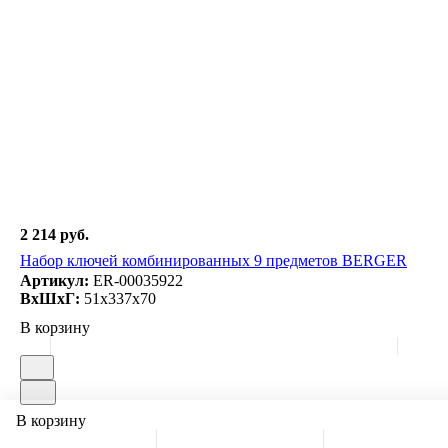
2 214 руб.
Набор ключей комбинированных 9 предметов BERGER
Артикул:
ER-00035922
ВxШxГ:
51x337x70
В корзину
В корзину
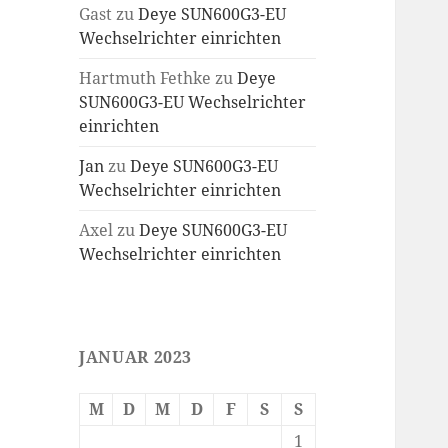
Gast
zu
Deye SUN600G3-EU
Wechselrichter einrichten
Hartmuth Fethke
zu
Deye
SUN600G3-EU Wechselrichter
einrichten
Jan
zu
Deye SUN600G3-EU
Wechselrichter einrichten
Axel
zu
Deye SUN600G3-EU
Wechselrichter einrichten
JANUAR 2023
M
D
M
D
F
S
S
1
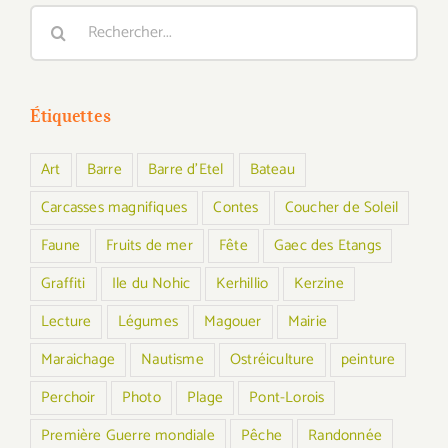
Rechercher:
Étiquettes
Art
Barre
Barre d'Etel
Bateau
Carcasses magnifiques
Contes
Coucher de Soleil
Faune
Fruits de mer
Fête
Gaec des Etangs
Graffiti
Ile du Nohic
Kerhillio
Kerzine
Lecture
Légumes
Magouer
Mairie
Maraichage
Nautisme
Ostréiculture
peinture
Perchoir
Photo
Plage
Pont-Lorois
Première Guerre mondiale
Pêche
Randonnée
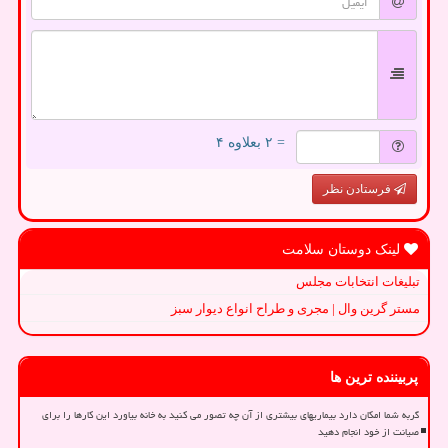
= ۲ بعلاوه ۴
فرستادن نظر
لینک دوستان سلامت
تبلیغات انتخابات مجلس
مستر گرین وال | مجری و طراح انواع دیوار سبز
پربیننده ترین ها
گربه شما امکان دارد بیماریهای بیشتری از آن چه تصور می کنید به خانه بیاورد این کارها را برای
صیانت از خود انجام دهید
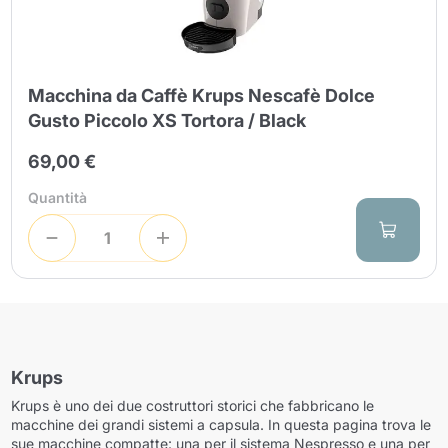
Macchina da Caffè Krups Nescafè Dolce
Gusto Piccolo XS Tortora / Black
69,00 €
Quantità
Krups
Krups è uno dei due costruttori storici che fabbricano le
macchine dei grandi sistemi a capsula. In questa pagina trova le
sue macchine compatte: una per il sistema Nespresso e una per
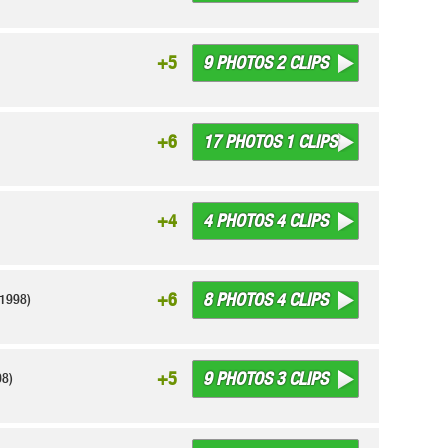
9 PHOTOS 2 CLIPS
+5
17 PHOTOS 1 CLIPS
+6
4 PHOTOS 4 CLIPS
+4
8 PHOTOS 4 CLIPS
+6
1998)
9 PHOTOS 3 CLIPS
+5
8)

- - - - - - -

Transcribe the records above exactly, skipping pictures.

= Response to this exercise =
2 214 руб.
Набор ключей комбинированных 9 предметов BERGER
Артикул:
ER-00035922
ВxШxГ:
51x337x70
В корзину
В корзину
Gast
zu
Deye SUN600G3-EU
Wechselrichter einrichten
Hartmuth Fethke
zu
Deye
SUN600G3-EU Wechselrichter
einrichten
Jan
zu
Deye SUN600G3-EU
Wechselrichter einrichten
Axel
zu
Deye SUN600G3-EU
Wechselrichter einrichten
JANUAR 2023
M
D
M
D
F
S
S
1
Rechercher:
Étiquettes
Art
Barre
Barre d'Etel
Bateau
Carcasses magnifiques
Contes
Coucher de Soleil
Faune
Fruits de mer
Fête
Gaec des Etangs
Graffiti
Ile du Nohic
Kerhillio
Kerzine
Lecture
Légumes
Magouer
Mairie
Maraichage
Nautisme
Ostréiculture
peinture
Perchoir
Photo
Plage
Pont-Lorois
Première Guerre mondiale
Pêche
Randonnée
= ۲ بعلاوه ۴
فرستادن نظر
لینک دوستان سلامت
تبلیغات انتخابات مجلس
مستر گرین وال | مجری و طراح انواع دیوار سبز
پربیننده ترین ها
گربه شما امکان دارد بیماریهای بیشتری از آن چه تصور می کنید به خانه بیاورد این کارها را برای
صیانت از خود انجام دهید
Macchina da Caffè Krups Nescafè Dolce
Gusto Piccolo XS Tortora / Black
69,00 €
Quantità
Krups
Krups è uno dei due costruttori storici che fabbricano le
macchine dei grandi sistemi a capsula. In questa pagina trova le
sue macchine compatte: una per il sistema Nespresso e una per
9 PHOTOS 2 CLIPS
+5
17 PHOTOS 1 CLIPS
+6
4 PHOTOS 4 CLIPS
+4
8 PHOTOS 4 CLIPS
+6
1998)
9 PHOTOS 3 CLIPS
+5
8)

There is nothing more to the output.